OpenAI-compatible requests now allow provider same-turn tool batches, and the
agent loop splits those batches into contiguous safe chunks and runs only
opt-in read tools concurrently when hooks and permission prompts are not in
play. The parallel-safe local read set is list_files, list_dir,
read_file, retrieve_tool_result, search_text, grep_files,
file_search, git_status, git_diff, git_log, git_show, git_blame,
project_map, and validate_data; common runtime query tools include
task_list, task_read, agent_list, agent_result, automation_list,
automation_read, pr_attempt_list, and pr_attempt_read. Read-only MCP
bridge calls mcp_list_tools, mcp_list_prompts, mcp_get_prompt,
mcp_list_resources, mcp_read_resource, and
mcp_list_resource_templates are also opt-in parallel-safe. Results are
written back in the original model-call order, mixed read/write batches fall
back to serial execution at write barriers, DSCODE_TOOL_DISPATCH=serial
disables the path, and DSCODE_PARALLEL_MAX caps concurrency with a default of
4 and a hard cap of 16. Tool events from this path include
meta.parallel_dispatch, meta.parallel_chunk_size, and
meta.parallel_elapsed_ms telemetry.
Deliver:
- tool metadata; landed for registry read-only and parallel-safe flags;
- same-turn read-only parallel chunks; landed for the initial and extended local opt-in tool set plus read-only MCP bridge surfaces;
- output-order preservation; landed for observations and tool events;
- serial fallback; landed for writes, shell, approval/user-input, hooks, repeats,
side-effect MCP calls, and
DSCODE_TOOL_DISPATCH=serial; - cancellation tests; landed for pre-dispatch cancellation;
- parallel chunk telemetry; landed on tool result events.
Reason: this speeds up exploration without changing write safety.
Status on 2026-05-24: initial runtime event replay/diff CLI and repair/cache
dogfood evidence command landed, and the release matrix now runs that evidence
with the prompt-prefix stability gate.
deepseek events replay <thread> renders compact chronological runtime event
summaries with stable labels for thread, turn, item, usage, prompt-layer,
permission, goal, and task events. deepseek events diff <left-thread> <right-thread> compares two runtime threads for event count, estimated cost,
prompt cache hit rate, tool calls, failed tool calls, file modification evidence
when paths were recorded in TUI text items or ACP/MCP structured tool-call JSON,
repair events, repeated-tool suppressions, and event kind deltas.
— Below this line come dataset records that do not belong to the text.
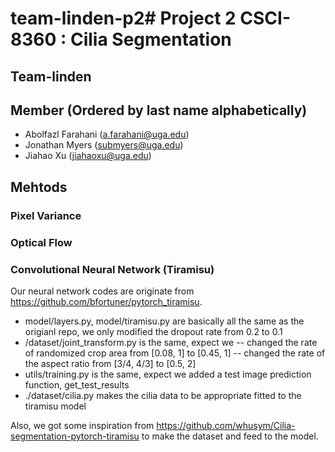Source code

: # team-linden-p2# Project 2 CSCI-8360 : Cilia Segmentation
## Team-linden

## Member (Ordered by last name alphabetically)
* Abolfazl Farahani (a.farahani@uga.edu)
* Jonathan Myers (submyers@uga.edu)
* Jiahao Xu (jiahaoxu@uga.edu)

## Mehtods
### Pixel Variance

### Optical Flow

### Convolutional Neural Network (Tiramisu)
Our neural network codes are originate from https://github.com/bfortuner/pytorch_tiramisu.
- model/layers.py, model/tiramisu.py are basically all the same as the origianl repo, we only modified the dropout rate from 0.2 to 0.1
- /dataset/joint_transform.py is the same, expect we 
-- changed the rate of randomized crop area from [0.08, 1] to [0.45, 1]
-- changed the rate of the aspect ratio from [3/4, 4/3] to [0.5, 2]
- utils/training.py is the same, expect we added a test image prediction function, get_test_results
- ./dataset/cilia.py makes the cilia data to be appropriate fitted to the tiramisu model

Also, we got some inspiration from https://github.com/whusym/Cilia-segmentation-pytorch-tiramisu
to make the dataset and feed to the model.
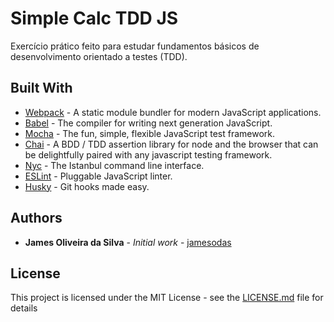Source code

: # Simple Calc TDD JS

Exercício prático feito para estudar fundamentos básicos de desenvolvimento orientado a testes (TDD).

## Built With

* [Webpack](https://webpack.js.org) - A static module bundler for modern JavaScript applications.
* [Babel](https://babeljs.io/) - The compiler for writing next generation JavaScript.
* [Mocha](https://mochajs.org/) - The fun, simple, flexible JavaScript test framework.
* [Chai](http://chaijs.com/) - A BDD / TDD assertion library for node and the browser that can be delightfully paired with any javascript testing framework.
* [Nyc](https://github.com/istanbuljs/nyc) - The Istanbul command line interface.
* [ESLint](https://eslint.org/) - Pluggable JavaScript linter.
* [Husky](https://github.com/typicode/husky) - Git hooks made easy.



## Authors

* **James Oliveira da Silva** - *Initial work* - [jamesodas](https://github.com/jamesodas)


## License

This project is licensed under the MIT License - see the [LICENSE.md](LICENSE.md) file for details


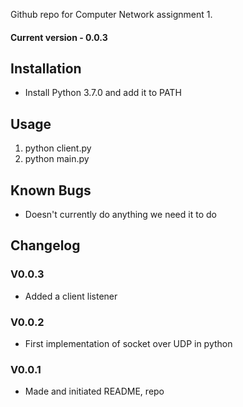 Github repo for Computer Network assignment 1.
#### Current version - 0.0.3

## Installation
* Install Python 3.7.0 and add it to PATH

## Usage
1. python client.py
2. python main.py


## Known Bugs
* Doesn't currently do anything we need it to do

## Changelog
### V0.0.3
* Added a client listener

### V0.0.2
* First implementation of socket over UDP in python

### V0.0.1
* Made and initiated README, repo

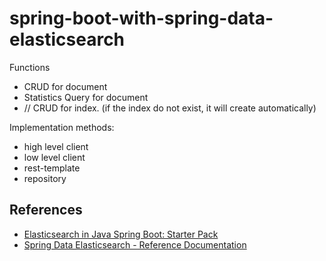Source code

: # spring-boot-with-spring-data-elasticsearch

Functions

- CRUD for document
- Statistics Query for document
- // CRUD for index. (if the index do not exist, it will create automatically)

Implementation methods:

- high level client
- low level client
- rest-template
- repository

## References

- [Elasticsearch in Java Spring Boot: Starter Pack](https://hackernoon.com/elasticsearch-in-java-spring-boot-starter-pack-3kx330h)
- [Spring Data Elasticsearch - Reference Documentation](https://docs.spring.io/spring-data/elasticsearch/docs/current/reference/html/#repositories.create-instances.java-config)

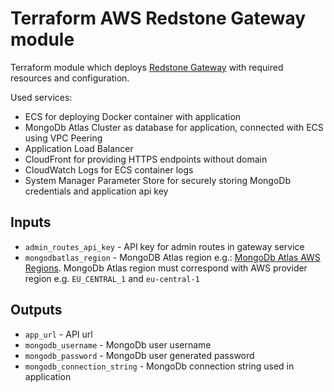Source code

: # Terraform AWS Redstone Gateway module

Terraform module which deploys [Redstone Gateway](https://github.com/redstone-finance/redstone-oracles-monorepo/tree/main/packages/cache-service) with required resources and configuration.

Used services:
- ECS for deploying Docker container with application
- MongoDb Atlas Cluster as database for application, connected with ECS using VPC Peering
- Application Load Balancer
- CloudFront for providing HTTPS endpoints without domain
- CloudWatch Logs for ECS container logs
- System Manager Parameter Store for securely storing MongoDb credentials and application api key

## Inputs
- `admin_routes_api_key` - API key for admin routes in gateway service
- `mongodbatlas_region` - MongoDB Atlas region e.g.:
[MongoDb Atlas AWS Regions](https://docs.atlas.mongodb.com/reference/amazon-aws/). 
MongoDb Atlas region must correspond with AWS provider region e.g. `EU_CENTRAL_1` and `eu-central-1`

## Outputs
- `app_url` - API url
- `mongodb_username` - MongoDb user username 
- `mongodb_password` - MongoDb user generated password
- `mongodb_connection_string` - MongoDb connection string used in application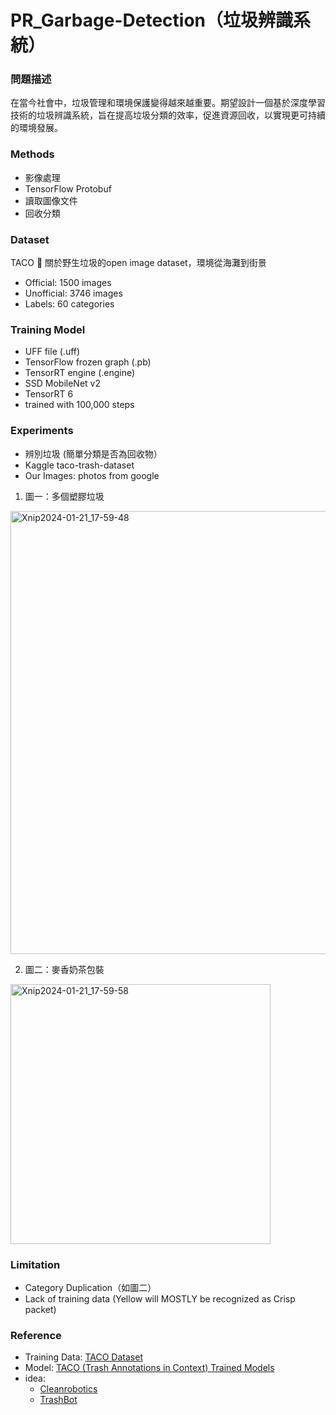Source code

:# PR_Garbage-Detection（垃圾辨識系統）

### 問題描述
在當今社會中，垃圾管理和環境保護變得越來越重要。期望設計一個基於深度學習技術的垃圾辨識系統，旨在提高垃圾分類的效率，促進資源回收，以實現更可持續的環境發展。

### Methods
- 影像處理
- TensorFlow Protobuf
- 讀取圖像文件
- 回收分類

### Dataset
TACO 🌮 關於野生垃圾的open image dataset，環境從海灘到街景
- Official: 1500 images
- Unofficial: 3746 images
- Labels: 60 categories

### Training Model
- UFF file (.uff)
- TensorFlow frozen graph (.pb)
- TensorRT engine (.engine)
- SSD MobileNet v2
- TensorRT 6
- trained with 100,000 steps

### Experiments
- 辨別垃圾 (簡單分類是否為回收物）
- Kaggle taco-trash-dataset
- Our Images: photos from google

1. 圖一：多個塑膠垃圾
<img width="709" alt="Xnip2024-01-21_17-59-48" src="https://github.com/weipo0116/PR_Garbage-Detection/assets/80244742/67d75f74-810c-4a31-a1d7-43df84014162">

2. 圖二：麥香奶茶包裝
<img width="416" alt="Xnip2024-01-21_17-59-58" src="https://github.com/weipo0116/PR_Garbage-Detection/assets/80244742/df3fc793-c695-42ee-914f-87d3261ee729">

### Limitation
- Category Duplication（如圖二）
- Lack of training data (Yellow will MOSTLY be recognized as Crisp packet)

### Reference
- Training Data: [TACO Dataset](http://tacodataset.org/) 
- Model: [TACO (Trash Annotations in Context) Trained Models](https://www.kaggle.com/datasets/bouweceunen/trained-models-taco-trash-annotations-in-context/data)
- idea:
  - [Cleanrobotics](https://cleanrobotics.com/)
  - [TrashBot](https://technews.tw/2022/09/11/clean-robotics-trashbot/)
Both commands
support --json for regression evidence and demos.
deepseek dogfood repair-cache-evidence creates a deterministic local
before/after run that exercises tool_call_repair, prompt-layer events, cache
hit/miss usage, events replay, events diff, and stats. The Release Matrix
packaging job persists the repair/cache JSON and stats --require-prefix-stable
JSON as deepseek-loop-evidence.
Deliver:
deepseek events diffand replay summaries; landed;- dogfood evidence comparing before/after repair and cache behavior; landed via
deepseek dogfood repair-cache-evidence --json; - recurring release evidence for deterministic repair/cache and prompt-prefix stability; landed in the Release Matrix packaging job;
- README/current-status updates once behavior is verified; landed.
Reason: public claims should be backed by observable runtime data.
- malformed but recoverable tool calls no longer fail the turn silently;
- every repaired call creates an observable repair event;
- cache hit/miss and prefix-layer diagnostics are visible without raw JSON;
- pro-tier escalation is never silent;
- parallel dispatch never runs mutating tools concurrently;
node scripts/check-secrets.jsand focused Rust tests cover the new paths;- public docs describe the feature as DeepSeekCode behavior, not copied Reasonix behavior.